So I've been conflicted. On one hand I thought it time to read those books that people have always said are essential to the "Twenty-something" population (see: The Sun Also Rises, Hemingway; The Unbearable Lightness of Being, Milan Kundera; The Catcher in The Rye, Salinger... etc.). All that intellectual/coming of age stuff that I've always liked, but apparently I was too young to really appreciate the full meaning of. So I decided to read The Bell Jar, because I've always had this feeling that I would love Sylvia Plath, but I never really knew when or where to start. She's best known for being a wonderful and tragic poet, but she wrote a novel which is based off of her life and I loved it. I can see how still-teen-me wouldn't have felt the same way I felt when reading it this month.
On the other hand, I've been tapping into my inner pre-teen and feeling a kind of Benjamin Button thing going on in my head. I'm a huge fan of One Direction. It's something I've learnt to love and express now I've turned 20. Just a month ago the fact that I liked this boy band whose fan base is made up in its majority of 13-year-old girls, made me pretty embarrassed and this didn't allow me to really ENJOY the beauty and phenomena of One Direction. Now I am basically an adult (and this may sound ironic considering the topic of discussion at hand, but I digress), I feel in full control of this love of mine and I've been expressing it everywhere I go: "If you don't cry with 'Story of My Life' there's something wrong with you" or "But 'I Would' is SO GOOD. Like lyrically great. They don't say "Love", THEY SPELL IT OUT" are some examples. I'm also having a Taylor Swift moment, but that's ever-present and comes and goes, so that's not a surprise (I am, however, obsessed with a song which you should probably listen and dance to, 'Holy Ground').
Maybe I'm just being my nostalgic self with this back and forth, but I think it's gotten a bit beyond that, and I've just become the perfect balance of "innocence" and "maturity" (those two words are so encompassing they have to be in quote marks because they aren't fully defining), and I'm enjoying both sides extremely. Who says I can't read Walt Whitman and then listen and sing along to the full Red album by Taylor Swift? Why are these things not supposed to correlate? I can't try to grow up cultivated AND have diverse music tastes?

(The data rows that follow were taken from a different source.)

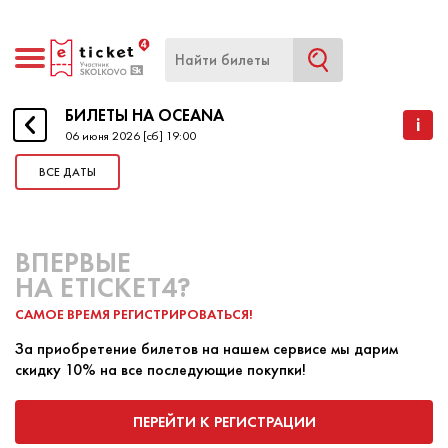
БИЛЕТЫ НА OCEANA
БИЛЕТЫ НА OCEANA
i
06 июня 2026 [сб] 19:00
ВСЕ ДАТЫ
НАЧАЛО
06 ИЮНЯ 2026 19:00
КОНЕЦ
06 ИЮНЯ 2026 19:00
ВПЕРВЫЕ
Oceana (Осеана Мальманн / Oceana
НА ETICKET4?
Mahlmann)
едет в Россию с серией концертов —
САМОЕ ВРЕМЯ РЕГИСТРИРОВАТЬСЯ!
это живой соул-вокал, регги-грув и поп-энергия,
которые мгновенно заряжают зал.
За приобретение билетов на нашем сервисе мы дарим
скидку 10% на все последующие покупки!
Мировую известность ей принесли альбом Love
ПЕРЕЙТИ К РЕГИСТРАЦИИ
ПОКУПКА БИЛЕТА
ПРОДАЖА БИЛЕТА
Supply и хит Cry Cry, а Endless Summer стал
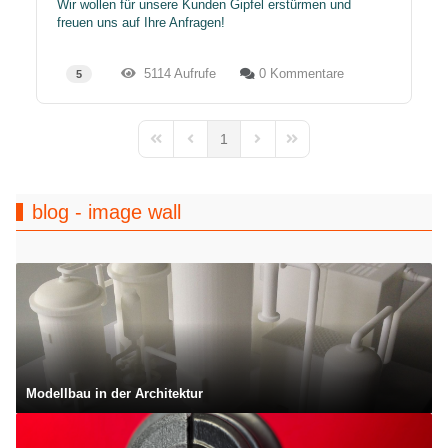
Wir wollen für unsere Kunden Gipfel erstürmen und
freuen uns auf Ihre Anfragen!
5114 Aufrufe
0 Kommentare
5
1
First Page
Previous Page
Next Page
Last Page
blog - image wall
Modellbau in der Architektur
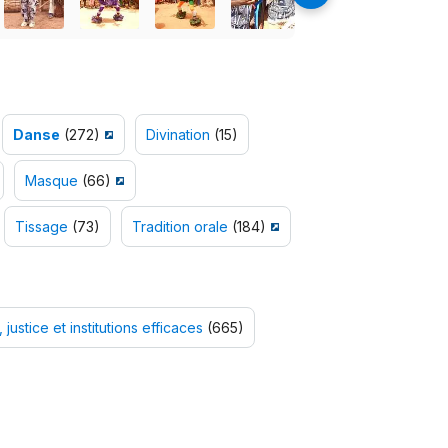
Danse
(272)
Divination
(15)
Masque
(66)
Tissage
(73)
Tradition orale
(184)
 justice et institutions efficaces
(665)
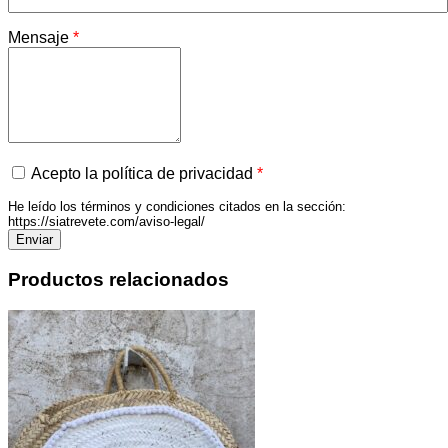
Mensaje
*
Acepto la política de privacidad
*
He leído los términos y condiciones citados en la sección:
https://siatrevete.com/aviso-legal/
Productos relacionados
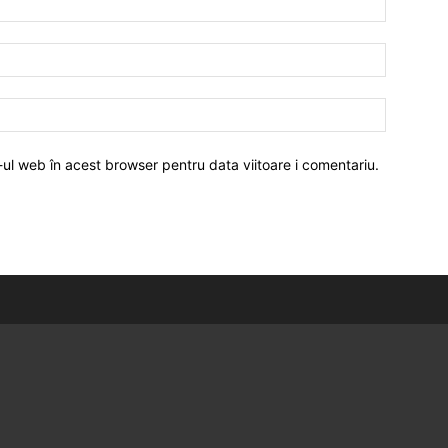
-ul web în acest browser pentru data viitoare i comentariu.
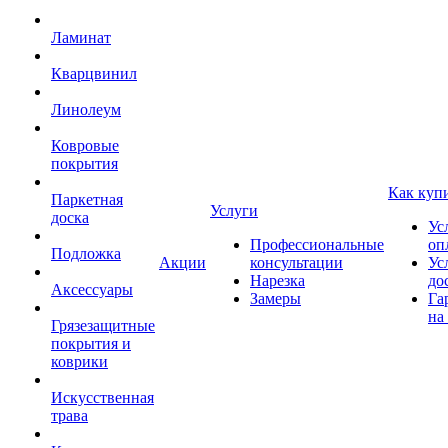
Ламинат
Кварцвинил
Линолеум
Ковровые
покрытия
Как куп
Паркетная
Услуги
доска
Ус
Профессиональные
оп
Подложка
Акции
консультации
Ус
Нарезка
до
Аксессуары
Замеры
Га
на
Грязезащитные
покрытия и
коврики
Искусственная
трава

It makes me angry when people criticise my love for things like One Direction, because, as far as I know, you don't really chose the things you like. That would be EXTREMELY useful, as I have a couple of classes I'd like to not fall asleep in. But, alas, that is not a thing that happens. And it's unfortunate, but you should acknowledge it and move on, and when someone tells you they had a really great time the other night dancing around to a Justin Bieber song, despite your own feelings for that boy, the person who's telling you the story had a really great time, so be happy for them.
In my case, I usually gain people's respect in social situations which feature "nerdy" or "cultivated" or "rly so superr intellectual" boys, when the topic of either Star Wars or Lord of the Rings, comes up, because I'm a huge fan of both and these boys will appreciate a common, slightly eccentric passion like that (not that SW or LOTR is exceptionally weird at all, in fact I'm usually dumbstruck in these situations because SO MANY people like them that it shouldn't be an eccentricity in any case, but oh well.) It's great that I can always resort to these two topics to blend in and well in awkward moments. But, these people who are so "accepting" of you because you really enjoy Annie Hall, will be the worst when you express, politely, even, your problems with the film (500) Days of Summer. Don't even get me started if you include in your music favorites Led Zeppelin and Taylor Swift together. "Goodbye", they'll shout, mock-offended, "You are basically embarrassing yourself comparing the importance of Zeppelin with that little girl singing about her ex-boyfriends." The thing is, I'm done with being embarrassed. What is that word, even? It sound like pregnant in Spanish. I am not ashamed of having diverse hobbies and interests.
I had to bring this topic up because I've been thrown this idea in my face for too long. Liking or respecting someone solely on their musical/literary/cinematic interests seems so banal. I don't want to be an archetype of a Lord of the Rings fan. Because no one is. That's why it's called an archetype. It's an assumption and an exaggeration and I don't like it. If you're a die hard fan, great, if you kind of like it, great, if you don't care for it, GREAT. Hooray for being genuine. I don't want to be reduced to a concept, and it's become more and more clear after turning 20. I do want to dip my toes in the sea of "What Every Twenty-Something Should Do", because it's probably really enriching and interesting and a good chance to learn things. But if I want to simultaneously listen to "Don't Forget Where You Belong" by One Direction and love it, I'll do it. Fitting the mold is quite out of the question now I realize I'm twenty years old and don't truly fit in anywhere. Luckily you don't have to. If they tell you otherwise they are lying and are probably ashamed of some of their interests, too (they're probably die-hard Swifties and you won't know until you rock out to Red in front of them... just a thought.)
Hope you have a great day and wow, if you read this, imagine me blowing kisses to you because that's how I feel about you.